The columns have headers that describe the data in each column, which should represent a specific variable
with a well described information type and structure.
At a minimum, the rows should have a unique index, made up of one or more columns.
In general, data files should be machine-readable first and human-readable second.
The data should be developed for pulling the information into analytical systems
(such as Jupyter Notebooks, Matlab, etc.) and not for presentation purposes.
Examples: tab or comma delimited text files, Microsoft Office Excel spreadsheets, SAS/STAT data, etc.

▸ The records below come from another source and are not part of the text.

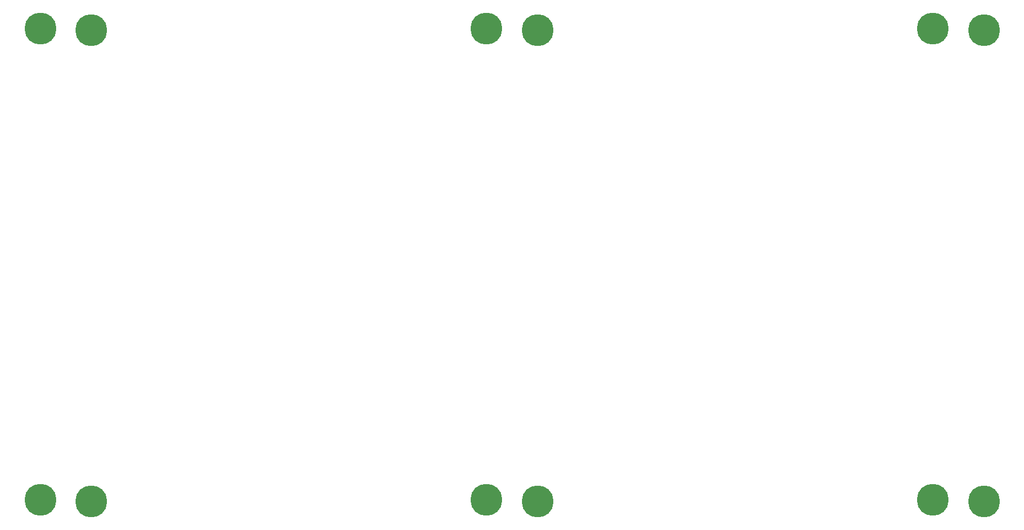
<source format=gtp>
G04 Layer_Color=8421504*
%FSLAX25Y25*%
%MOIN*%
G70*
G01*
G75*
%ADD10C,0.19685*%
D10*
X340551Y557299D02*
D03*
X372047Y556299D02*
D03*
X616142Y557299D02*
D03*
X647638Y556299D02*
D03*
X891732Y557299D02*
D03*
X923228Y556299D02*
D03*
X340551Y848638D02*
D03*
X372047Y847638D02*
D03*
X616142Y848638D02*
D03*
X647638Y847638D02*
D03*
X891732Y848638D02*
D03*
X923228Y847638D02*
D03*
M02*

</source>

Encoded files consist of data that adhere to a specific encoding and format that must be read
using a specific software or must be decoded using a file format specification.
Many reasons exist to encode a file. Most software vendors employ unique file encodings
to ensure compatibility with and use of their software.
Additionally, data may be encoded for the purpose of addressing specific data needs,
obscuring information, and reducing file sizes, to name a few.
Image files represent a common type of file based on a file encoding.
In order to use encoded data, a data specification must be published so that
consumers of the data will know how to decode the data. In the case of common
files such as images, file reader tools should be available so that data users
are not required to develop their own software. In the case of text encoded data,
these data should adhere to common standards, such as base64 encoding, which can
easily be handled within most programming languages.
Data integrity is of utmost concern to the NASA Life Sciences Data Archive.
The first line of data integrity verification is based on a handshake between the data submitters and the LSDA team.
In order to ensure research data are accurately transmitted upon submission to the LSDA, verification of a cryptographic hash will be employed.
Specifically, the LSDA will require those submitting data to include an MD5 (128 bit) hash for each file.
The specification for the Message-Digest Algorithm 5 (MD5) can be found here: https://tools.ietf.org/html/rfc1321.
An MD5 Checksum is required for each data and metadata file, but also may be provided for every file,
including README and annotation files (see MD5 Checksum Section).
It is common to include a single md5sum file in the top level directory, but multi-part md5sum files may be provided for each sub-directory.
Below is a common example of the contents of an md5sum file.
DO NOT encrypt files directly. Encrypting specific files requires the use of passcodes, encryption keys, or certificates.
The LSDA cannot accept and manage passwords and keys for individual files.
Encrypted data will be automatically rejected, and the submitter will be required to submit data that is not encrypted.
Encryption of sensitive data shall be accomplished by transmitting the data using a secure method (i.e. SSL, HTTPS, SFTP, etc.)
and by relying upon the encryption capability built into the computer’s operating system or underlying hardware.